Personal Responsibility Education Program Innovative Strategies Fact Sheet
Last Reviewed: June 22, 2015
To support the organizations and communities that work every day to put an end to youth homelessness, adolescent pregnancy and domestic violence.
A future in which all our nation’s youth, individuals and families—no matter what challenges they may face—can live healthy, productive, violence-free lives.
Through the Personal Responsibility Education Innovative Strategies Program (PREIS), FYSB supports research and demonstration projects that implement innovative strategies for preventing pregnancy among youth ages 10-19 who are homeless, in foster care, live in areas with high teen birth rates, come from racial or ethnic minority groups, or have HIV/AIDS. Projects can also target pregnant and parenting youth who are under 21 years old.
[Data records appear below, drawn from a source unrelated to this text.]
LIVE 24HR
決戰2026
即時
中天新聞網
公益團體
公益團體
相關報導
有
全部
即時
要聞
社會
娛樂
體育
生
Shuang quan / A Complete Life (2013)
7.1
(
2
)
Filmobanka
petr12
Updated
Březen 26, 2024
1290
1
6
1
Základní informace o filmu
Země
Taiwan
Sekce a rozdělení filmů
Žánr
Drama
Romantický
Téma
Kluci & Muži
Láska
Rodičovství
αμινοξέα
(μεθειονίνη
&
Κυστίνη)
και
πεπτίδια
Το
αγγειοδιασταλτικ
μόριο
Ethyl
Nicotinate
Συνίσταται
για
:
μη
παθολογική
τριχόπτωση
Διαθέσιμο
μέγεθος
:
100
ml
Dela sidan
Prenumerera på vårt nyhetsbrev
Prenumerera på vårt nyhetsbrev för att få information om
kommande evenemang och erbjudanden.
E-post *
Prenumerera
PREIS is administered by FYSB in collaboration with the Office of Adolescent Health’s Teen Pregnancy Prevention Research and Demonstration Program.
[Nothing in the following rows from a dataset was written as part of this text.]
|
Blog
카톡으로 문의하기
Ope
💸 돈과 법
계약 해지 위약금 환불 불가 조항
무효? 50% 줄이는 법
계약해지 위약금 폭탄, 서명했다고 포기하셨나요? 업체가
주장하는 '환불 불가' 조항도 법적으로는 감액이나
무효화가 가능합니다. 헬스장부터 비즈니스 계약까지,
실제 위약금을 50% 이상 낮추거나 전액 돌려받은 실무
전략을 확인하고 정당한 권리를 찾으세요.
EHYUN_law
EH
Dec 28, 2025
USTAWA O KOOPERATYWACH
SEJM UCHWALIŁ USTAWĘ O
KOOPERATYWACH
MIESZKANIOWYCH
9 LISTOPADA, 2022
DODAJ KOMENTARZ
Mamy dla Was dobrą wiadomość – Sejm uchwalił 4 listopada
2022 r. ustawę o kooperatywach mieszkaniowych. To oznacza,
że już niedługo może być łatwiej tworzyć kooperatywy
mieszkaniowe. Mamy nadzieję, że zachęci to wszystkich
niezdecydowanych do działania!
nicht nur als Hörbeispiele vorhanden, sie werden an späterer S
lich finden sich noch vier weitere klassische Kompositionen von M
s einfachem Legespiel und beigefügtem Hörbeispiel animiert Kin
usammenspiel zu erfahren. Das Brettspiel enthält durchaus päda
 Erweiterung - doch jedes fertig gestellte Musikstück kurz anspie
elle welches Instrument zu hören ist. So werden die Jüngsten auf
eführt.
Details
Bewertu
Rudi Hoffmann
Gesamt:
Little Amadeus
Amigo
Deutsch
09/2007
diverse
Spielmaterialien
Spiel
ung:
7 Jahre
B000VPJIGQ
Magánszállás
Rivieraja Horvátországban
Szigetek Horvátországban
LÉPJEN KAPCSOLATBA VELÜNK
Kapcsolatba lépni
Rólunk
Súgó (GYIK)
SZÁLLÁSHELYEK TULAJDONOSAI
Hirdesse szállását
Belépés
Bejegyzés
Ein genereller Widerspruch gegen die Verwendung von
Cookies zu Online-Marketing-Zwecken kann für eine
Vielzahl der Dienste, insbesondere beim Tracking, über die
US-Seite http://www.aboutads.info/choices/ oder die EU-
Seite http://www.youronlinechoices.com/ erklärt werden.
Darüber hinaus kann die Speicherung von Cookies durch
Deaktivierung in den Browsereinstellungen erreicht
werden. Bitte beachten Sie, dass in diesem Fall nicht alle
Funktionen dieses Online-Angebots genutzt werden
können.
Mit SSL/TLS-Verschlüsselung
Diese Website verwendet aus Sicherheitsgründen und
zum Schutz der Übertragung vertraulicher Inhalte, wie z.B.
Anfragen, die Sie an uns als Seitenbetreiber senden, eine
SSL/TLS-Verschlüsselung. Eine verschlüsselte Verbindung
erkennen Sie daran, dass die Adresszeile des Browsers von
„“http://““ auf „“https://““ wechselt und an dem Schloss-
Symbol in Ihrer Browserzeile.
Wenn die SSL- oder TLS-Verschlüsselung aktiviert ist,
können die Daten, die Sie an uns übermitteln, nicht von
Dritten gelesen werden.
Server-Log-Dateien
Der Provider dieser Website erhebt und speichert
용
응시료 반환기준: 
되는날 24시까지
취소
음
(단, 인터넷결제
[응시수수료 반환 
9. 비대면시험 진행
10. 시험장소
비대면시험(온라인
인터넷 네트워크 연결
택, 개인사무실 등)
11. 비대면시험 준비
On March 23, 2010, the President signed into law the Patient Protection and Affordable Care Act. The Act amended Title V of the Social Security Act to include PREIS.
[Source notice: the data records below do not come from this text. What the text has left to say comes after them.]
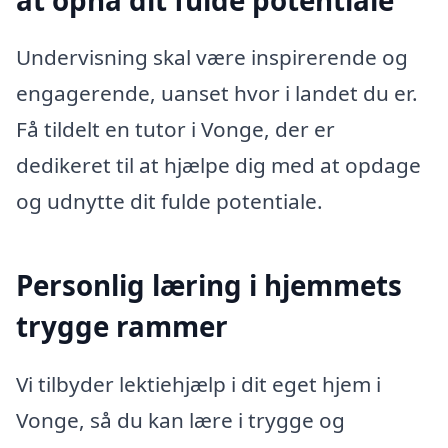
Undervisning skal være inspirerende og
engagerende, uanset hvor i landet du er.
Få tildelt en tutor i Vonge, der er
dedikeret til at hjælpe dig med at opdage
og udnytte dit fulde potentiale.
Personlig læring i hjemmets
trygge rammer
Vi tilbyder lektiehjælp i dit eget hjem i
Vonge, så du kan lære i trygge og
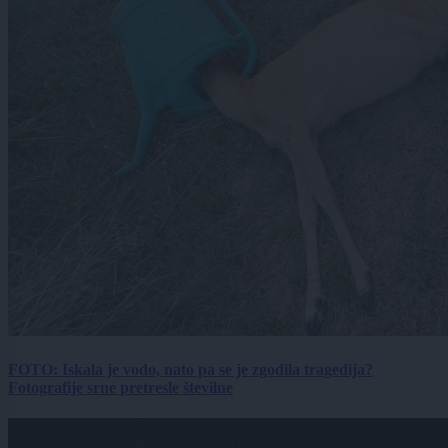
FOTO: Iskala je vodo, nato pa se je zgodila tragedija?
Fotografije srne pretresle številne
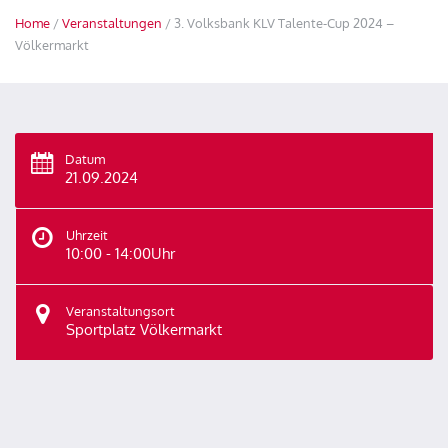
Home
/
Veranstaltungen
/ 3. Volksbank KLV Talente-Cup 2024 –
Völkermarkt
Datum
21.09.2024
Uhrzeit
10:00 - 14:00Uhr
Veranstaltungsort
Sportplatz Völkermarkt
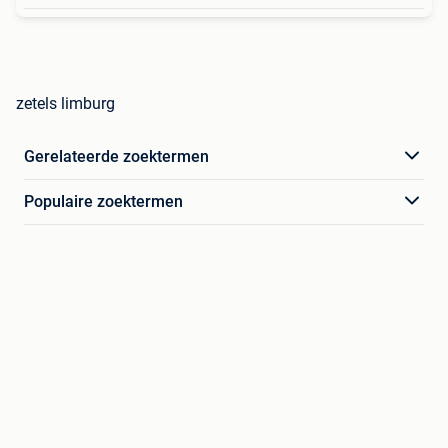
zetels limburg
Gerelateerde zoektermen
Populaire zoektermen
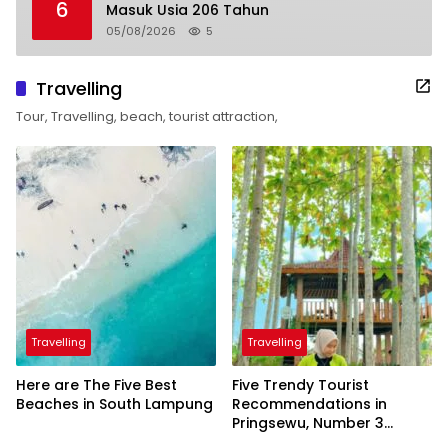
6
Masuk Usia 206 Tahun
05/08/2026
5
Travelling
Tour, Travelling, beach, tourist attraction,
Travelling
Travelling
Here are The Five Best
Five Trendy Tourist
Beaches in South Lampung
Recommendations in
Pringsewu, Number 3
Inaugurated by the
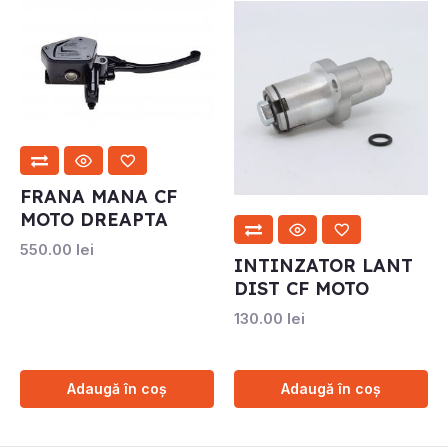
FRANA MANA CF
MOTO DREAPTA
550.00
lei
INTINZATOR LANT
DIST CF MOTO
130.00
lei
Adaugă în coș
Adaugă în coș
PREIS projects study a broad range of approaches to teen pregnancy prevention with a focus on interventions that are most likely to demonstrate a change in sexual behaviors. They may include curricula or interventions that are popular in the field, but may not have been rigorously evaluated. Projects must:
- Be based on some preliminary evidence of effectiveness;
- Represent a significant adaptation of an evidence-based program; or
- Offer a new and innovative approach to teenage pregnancy prevention.
PREIS projects are expected to generate lessons learned so that others can benefit from these strategies and innovative approaches. Projects must carefully document the intervention for possible replication by others, conduct process and outcome evaluations, and disseminate findings.
Project models must be medically accurate and age appropriate, based on the developing cognitive, emotional and behavioral capacity typical of the target population. The projects must also be able to communicate with youth based on their varying levels of development.
Nearly 4,000 youth received services from PREIS projects in FY 2014.
The Department of Health and Human Services (HHS) will oversee a large-scale evaluation effort of a subset of funded projects focused on measuring the effectiveness of each. Performance measures established by HHS include:
- The number of youth served and hours of service delivery;
- Fidelity to the program model or adaptation of the program model for the target population;
- Community partnerships and competence in working with the target population;
- Reported gains in knowledge and intentions and changes in self-reported behaviors of participants; and
- Community data, like birth rates and the incidence of sexually transmitted infections.
In addition, each project will conduct its own independent evaluation, with Federal training and technical assistance, based on rigorous evaluation designs and these performance measures.
Grant Award Process
The Patient Protection and Affordable Care Act of 2010 authorized $10 million for the new PREIS program. FYSB awards funds on a competitive basis in the form of 5-year cooperative agreements. In FY 2014, FYSB awarded $8.7 million to 11 projects.